Todos os governos servem a este propósito: garantir as condições necessárias para a reprodução das relações sociais capitalistas. São os agentes reais do estado capitalista, a associação que faz valer os interesses comuns e os negócios das distintas frações da burguesia. Claro que há especificidades nacionais e regionais em cada governo e instância (municipal, estadual, federal) ao longo da história do capitalismo. Mas isso não invalida o fato de que a mutação formal e especificidade local carregam consigo a permanência do essencial: fazer valer os interesses e cumprir as tarefas políticas e econômicas da classe capitalista.
Se ficarmos nesses maniqueísmos, chavões e adjetivos (o que só evidencia a miséria intelectual, psíquica e cultural reinante na sociedade brasileira) do político, partido, governo X ou Y continuamos a perder de vista a totalidade e os interesses de classe do proletariado, a classe revolucionária da sociedade capitalista. Isso porque todos os partidos políticos (e dentro deles quem manda é a burocracia partidária) são organizações que reproduzem a divisão social do trabalho no seu interior e têm como objetivo conquistar o poder estatal.
E isso significa amortecer a luta de classes e a luta proletária em especial, impedindo ou então cooptando as formas organizacionais das classes inferiores, setores contestadores e, por conseguinte, do proletariado: isso porque quando esta classe se autonomiza e expressa seus interesses imediatos e históricos, avança da busca por melhores condições de vida nas relações de produção capitalistas para a luta pela abolição destas mesmas relações de produção e suas formas sociais correspondentes.
A história das lutas demonstra que toda vez que o proletariado e as classes inferiores conseguiram concessões da classe capitalista foi com base numa luta encarniçada, e inclusive contra os partidos: o caso recente no Brasil talvez possa não evidenciar este processo, mas as formas organizacionais criadas historicamente pela classe operária mundo afora foram aqui inspiração para a ação por setores contestadores², em especial no início deste século XXI.
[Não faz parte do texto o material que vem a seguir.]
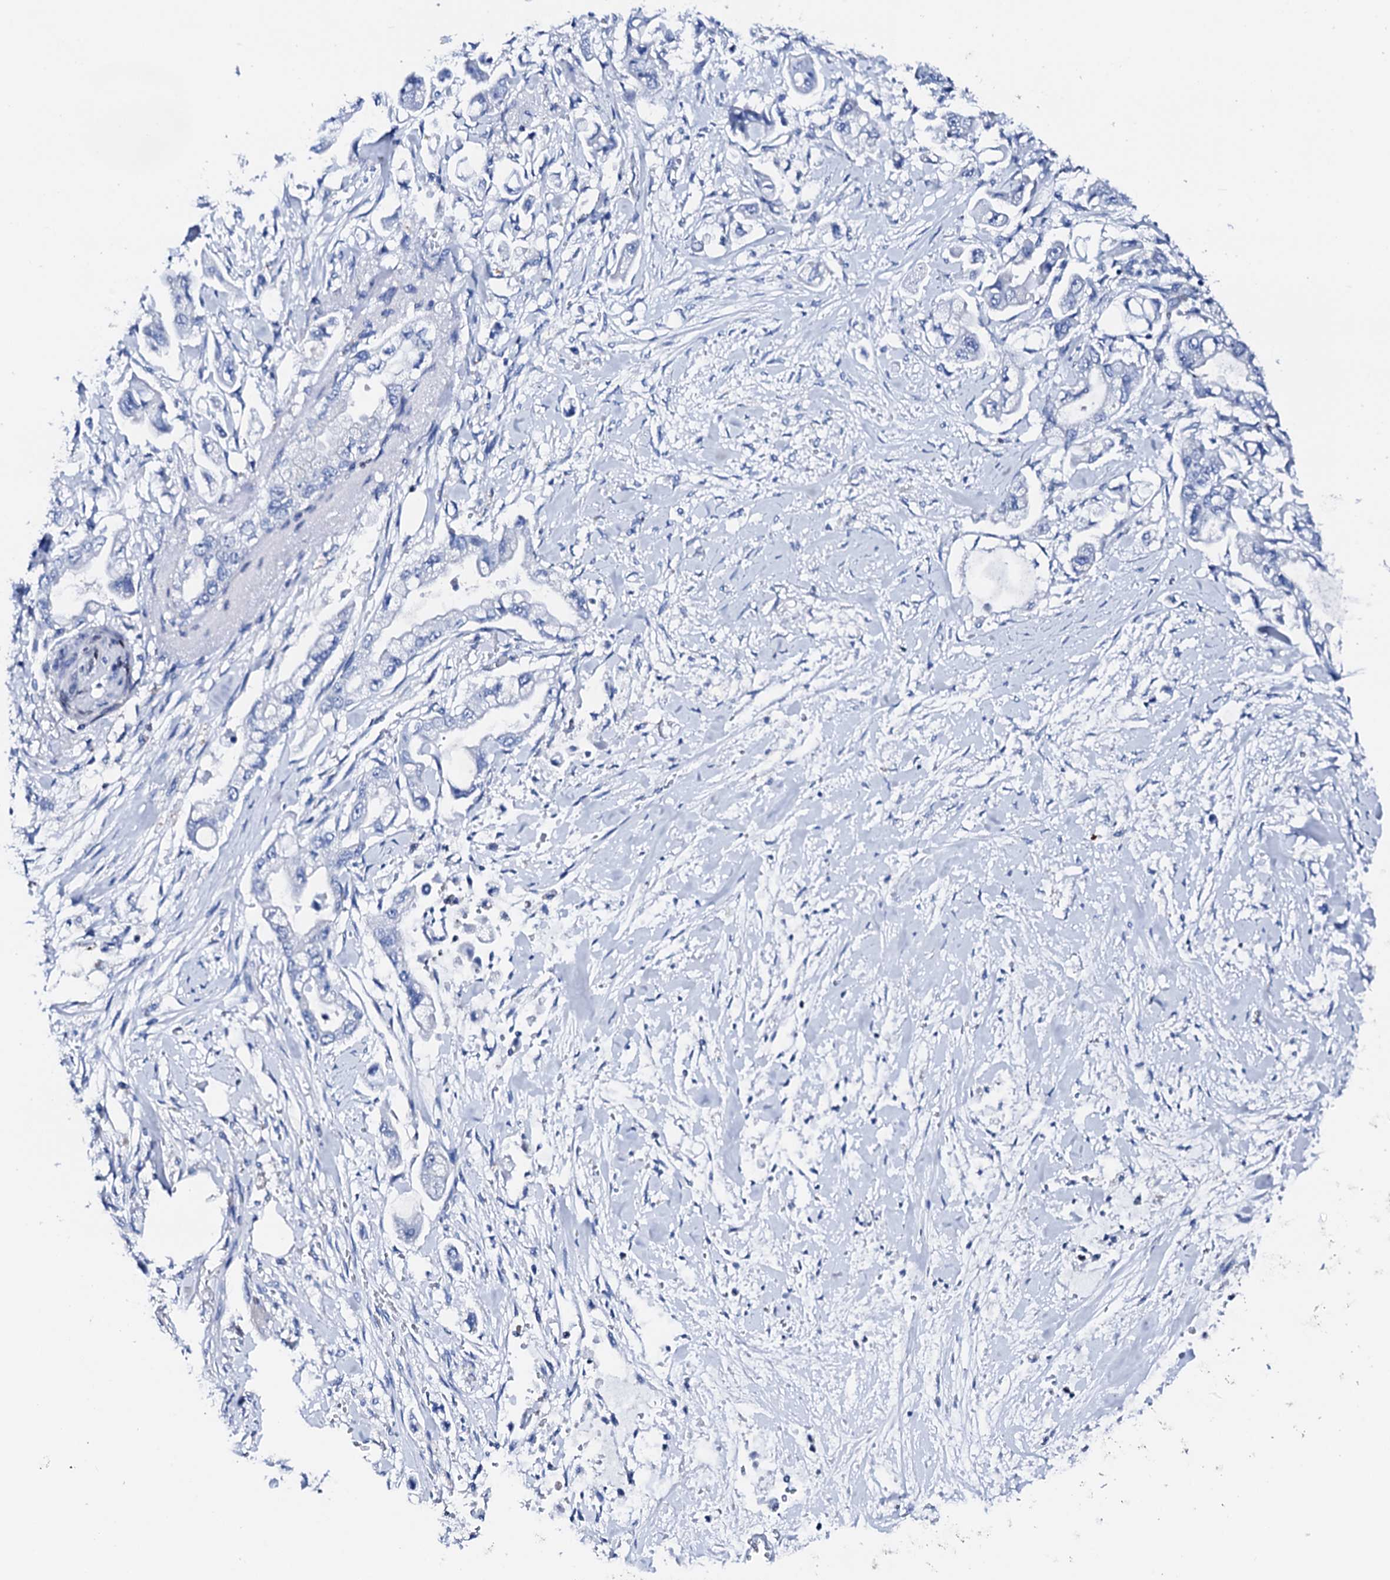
{"staining": {"intensity": "negative", "quantity": "none", "location": "none"}, "tissue": "stomach cancer", "cell_type": "Tumor cells", "image_type": "cancer", "snomed": [{"axis": "morphology", "description": "Adenocarcinoma, NOS"}, {"axis": "topography", "description": "Stomach"}], "caption": "A high-resolution micrograph shows IHC staining of stomach cancer, which demonstrates no significant staining in tumor cells.", "gene": "NRIP2", "patient": {"sex": "male", "age": 62}}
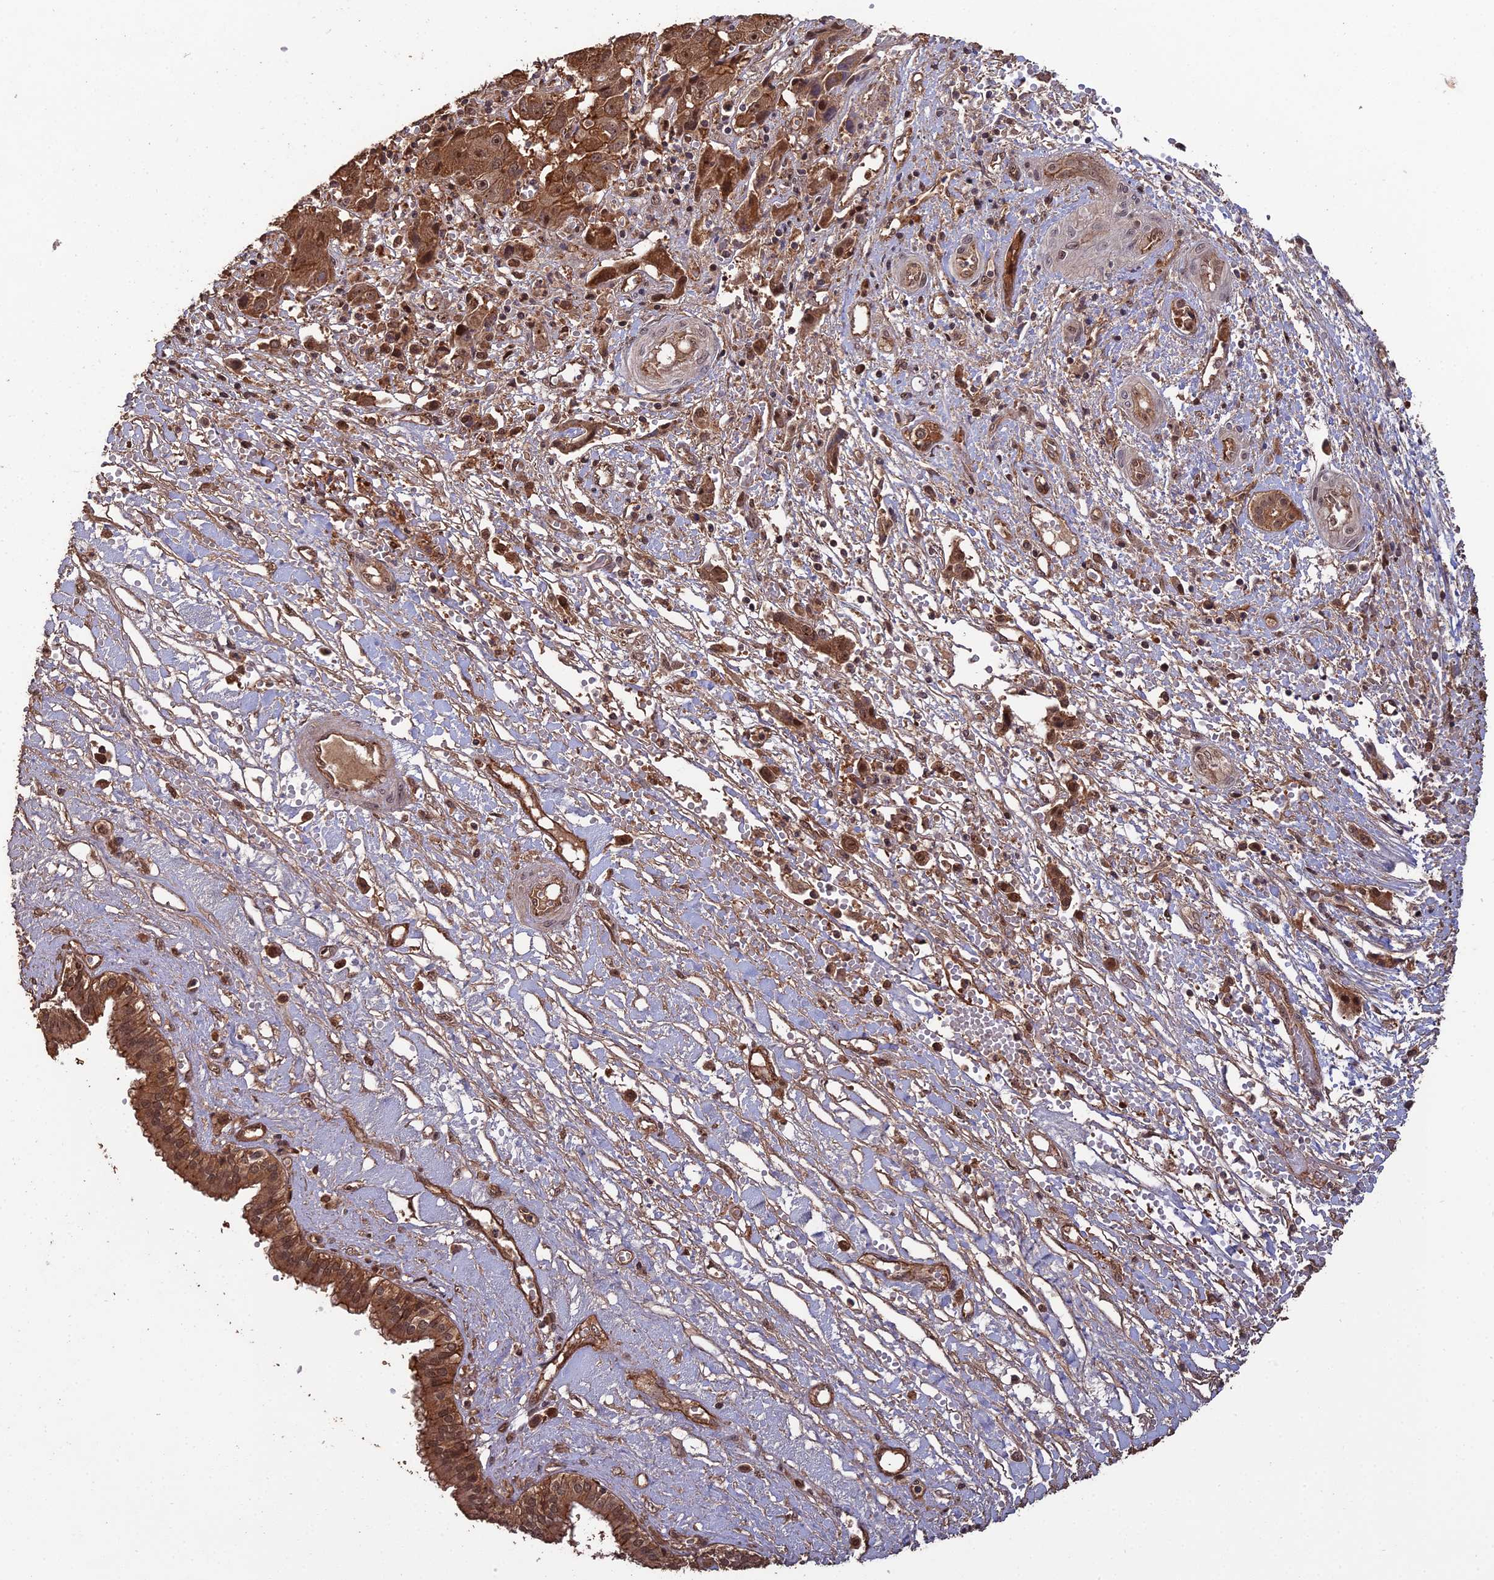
{"staining": {"intensity": "moderate", "quantity": ">75%", "location": "cytoplasmic/membranous,nuclear"}, "tissue": "liver cancer", "cell_type": "Tumor cells", "image_type": "cancer", "snomed": [{"axis": "morphology", "description": "Cholangiocarcinoma"}, {"axis": "topography", "description": "Liver"}], "caption": "This is an image of IHC staining of cholangiocarcinoma (liver), which shows moderate staining in the cytoplasmic/membranous and nuclear of tumor cells.", "gene": "RALGAPA2", "patient": {"sex": "male", "age": 67}}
Em síntese, a luta pelo voto nulo autogestionário (luta, pois se vincula ao objetivo final, que é a autogestão social, e não uma simples campanha) difere das demais formas de voto nulo, pois: a) não visa anular as eleições e sim criticar a democracia burguesa, o processo eleitoral e a sociedade capitalista como um todo; b) não se dirige como oposição aos candidatos e aos partidos do momento e sim faz a denúncia da burocracia partidária em geral, explicita seus vínculos com a reprodução do capitalismo e propõe a constituição de novas formas de organização, antagônicas aos partidos políticos; c) faz parte do processo mais amplo de luta pela superação do capitalismo, do qual a democracia burguesa, os partidos e o sistema eleitoral são partes integrantes. Dessa maneira, não se trata de uma atitude individual isolada, mas antes de um momento constitutivo do processo de luta mais amplo: a luta pelo voto nulo autogestionário faz parte da luta pela autogestão social, pois está articulada ao projeto revolucionário e à classe revolucionária de nossa época, o proletariado.
Assim, o voto nulo autogestionário é a ferramenta de luta contra a democracia burguesa e uma forma de demonstrar que somente através da autonomização do proletariado será possível combater radicalmente o conjunto das relações sociais capitalistas. Tal processo precisa se articular com as demais lutas nas demais esferas da vida social, generalizando novas relações sociais, superiores àquelas que os entusiastas da democracia e do voto se esforçam em legitimar visando seguir como classe auxiliar da burguesia. Votemos nulo: lutemos pela autogestão social!